Lider pewny i konsekwentny
Koszarawa Żywiec zawitała dziś do Puńcowa na mecz z liderującym Tempem. Gospodarze nie dali się przyjezdnym zaskoczyć.
Ciężko wyobrazić sobie gorsze rozpoczęcie meczu niż te, którego dziś byliśmy świadkami w wykonaniu Koszarawy. Już w 30. sekundzie Bartłomiej Jakubiec pechowo skierował piłkę do własnej siatki, co niejako "ustawiło" mecz. - Rozpoczęliśmy fatalnie i tak naprawdę cały plan na to spotkanie legł w gruzach. Byliśmy wybici i było to widać zwłaszcza w pierwszych kwadransach meczu, w których rywal miał widoczną przewagę - zauważa trener żywczan Tomasz Fijak. - Nie zmienia to jednak faktu, że Tempo było drużyną zdecydowanie lepszą i wygrało zasłużenie. My nie mieliśmy argumentów w ofensywie - dodał.
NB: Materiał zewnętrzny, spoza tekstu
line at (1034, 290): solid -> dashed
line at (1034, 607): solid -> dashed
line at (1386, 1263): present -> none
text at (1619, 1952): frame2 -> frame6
Gospodarze w pierwszej połowie mieli jeszcze co najmniej 2 dogodne sytuacje strzeleckie. Z głowy niecelnie uderzali jednak Rafał Adamek oraz Mateusz Szuster. Z głowy Adamek bliski szczęścia był także po zmianie stron, lecz wówczas rewelacyjną interwencją popisał się Wojciech Mrok. Golkiper Koszarawy skapitulował natomiast w 70. minucie, gdy Adamek wpierw wymanewrował Przemysława Jurasza, a następnie umieścił piłkę w siatce. Żywczanie odpowiedzieć mogli za sprawą Hugo Nejfelda, który przegrał jednak pojedynek sam na sam ze Zbigniewem Huczałą.
- Szkoda, że nie wykorzystaliśmy swoich sytuacji, bo mecz byłby spokojniejszy wcześniej. Rozegraliśmy jednak dobre spotkanie i zasłużenie wygraliśmy - podsumował zadowolony Michał Pszczółka, szkoleniowiec Tempa Puńców.